On the second issue, the Court while citing the Privy Council on good faith, relied on Condogianis v Guardian Assurance Co, which also identified basis of contract clauses in the proposal forms as express warranties furnished by an insured. It affirmed that materiality was unimportant in cases of warranties. Therefore, where an answer in such a proposal was untrue, the warranty would stand breached resulting in automatic discharge of the insured. However, despite citing cases to this respect and including the insurer’s arguments on this issue without a rejection of this argument, the Court failed to apply the law of warranties to this case. The case was decided strictly in terms of the duty of disclosure.
As a final argument, counsel for the insured pled ignorance on his part as to the details of the proposal form signed by the insured. This argument was rejected by the Court. The duty of ensuring that accurate information is given to the insurer was placed on the person signing the document. Signing the document was held to be akin to adopting all answers as one’s own and, therefore, the defence of non-est factum was rejected. The burden was correctly shifted to the insured to make themselves aware of the contents of the document before signing the same.
Conclusion
Despite missing some finer points of insurance law, this case is pivotal for insurance jurisprudence in India. Heavy reliance on English cases and treatises led the Court to precisely set out the law on pressing issues under insurance law. The law on good faith and materiality was further refined in line with the settled law in England. As most insurance disputes find their way first to the consumer forums, which tend to lean towards the protection of insured as priority, this case clarified safeguards provided for the insurer under law.
However, the Court did miss the opportunity to apply the law on warranties by remaining silent on the argument for breach of a basis of contract clause and illustrating the consequence it would ensue. Then again, it is plausible that the Court intentionally avoided doing so, evaluating Indian insurance jurisprudence as still too nascent to allow the penalty of automatic discharge of liability in favor of an insurer.
– Kamakshi Puri
I find it strange that the insurance company could find merely 6 months later that the insured had another policy as against doing their due diligence before the policy was issued.

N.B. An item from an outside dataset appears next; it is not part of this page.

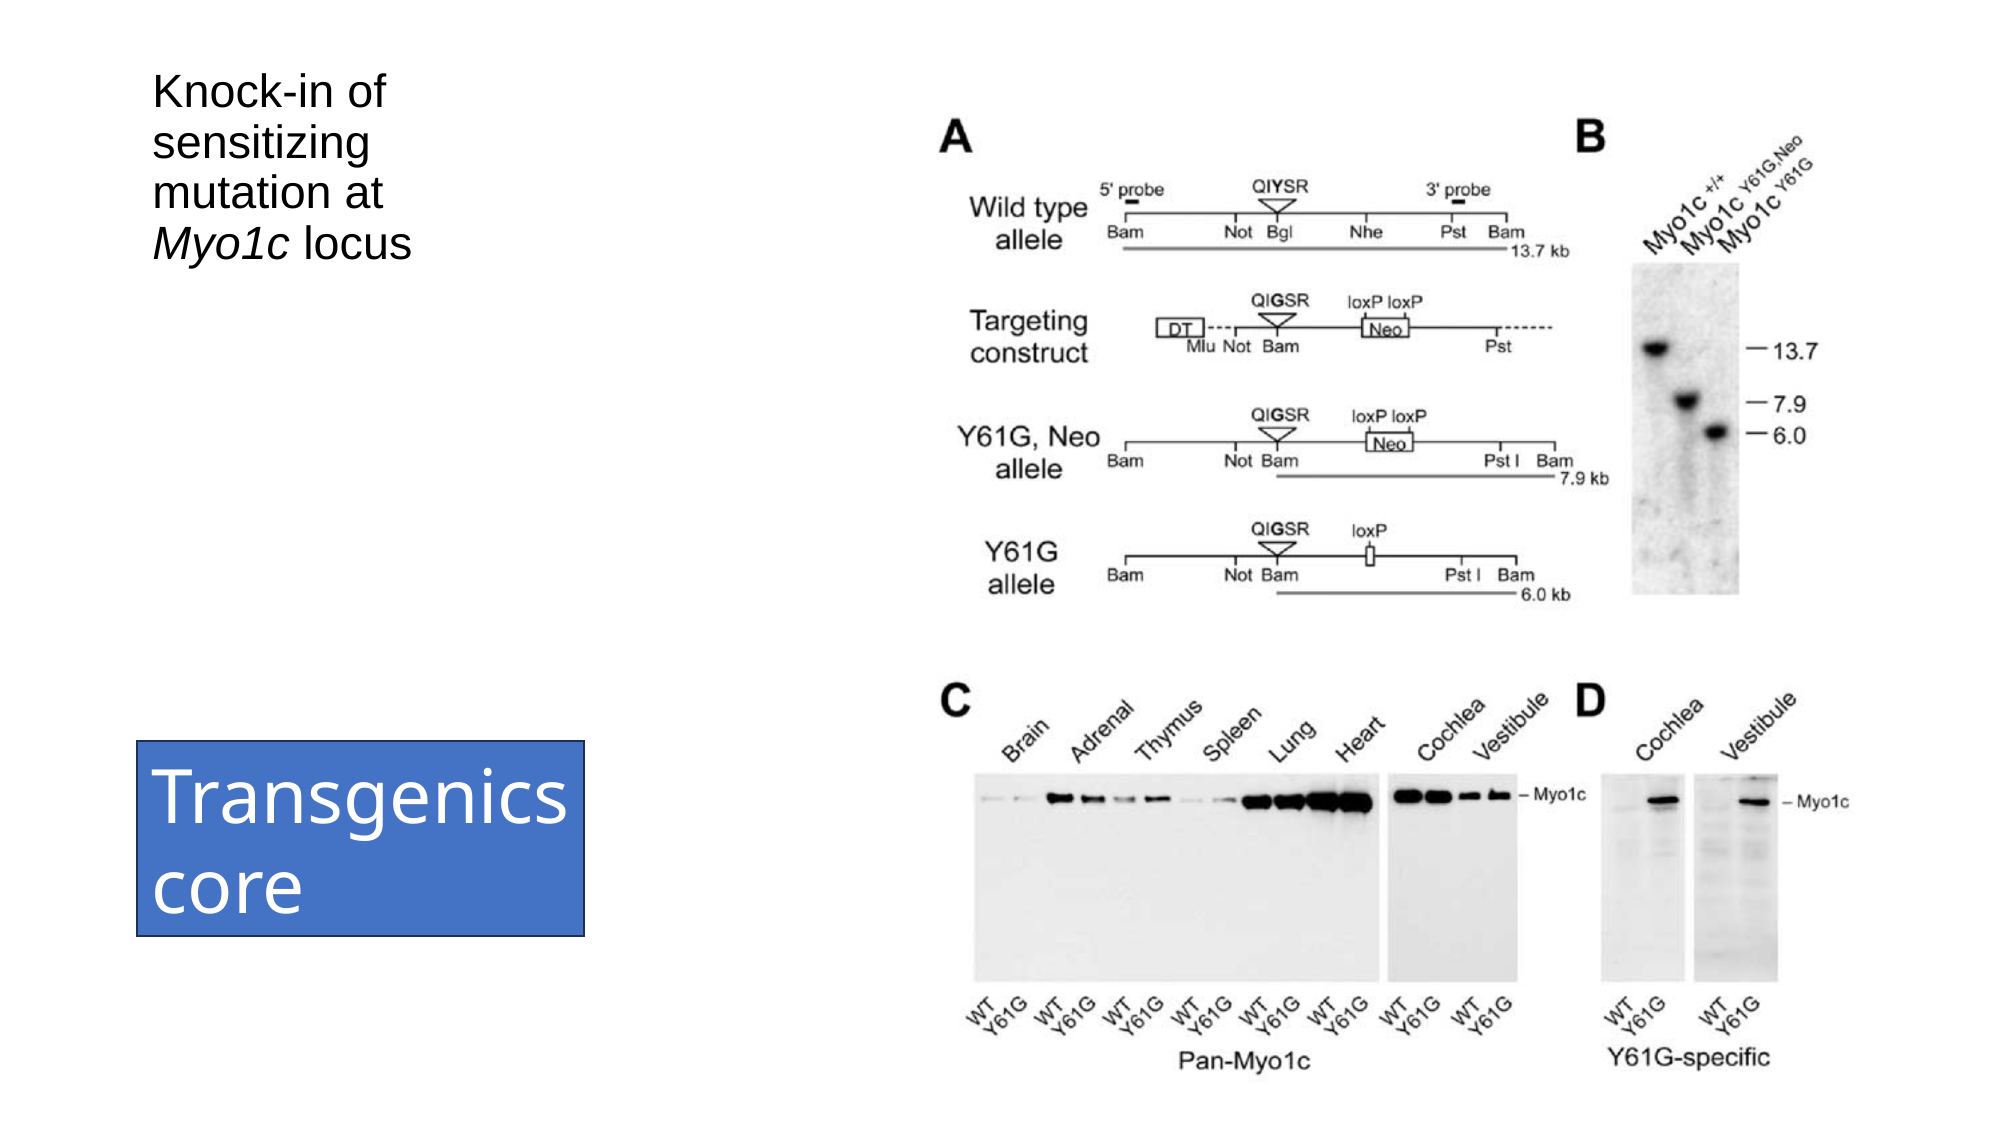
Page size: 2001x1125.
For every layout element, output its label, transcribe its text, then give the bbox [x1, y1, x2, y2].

That the insured has another policy should have no bearing on the settlement either. It is the insured person’s prerogative how many policies he has and how he pays, as long as he is capable of paying premium.
The benefit of doubt should go to the insured rather than to insurer.
Unfortunately courts too often fail to understand the nuances and the predicament of the common man who is crushed by corporate and bureaucracy, especially in banana republics like India.
SC did not look at the above two issues when making the decision rather it went blindly with the law which is tortuous and flagrantly against common man.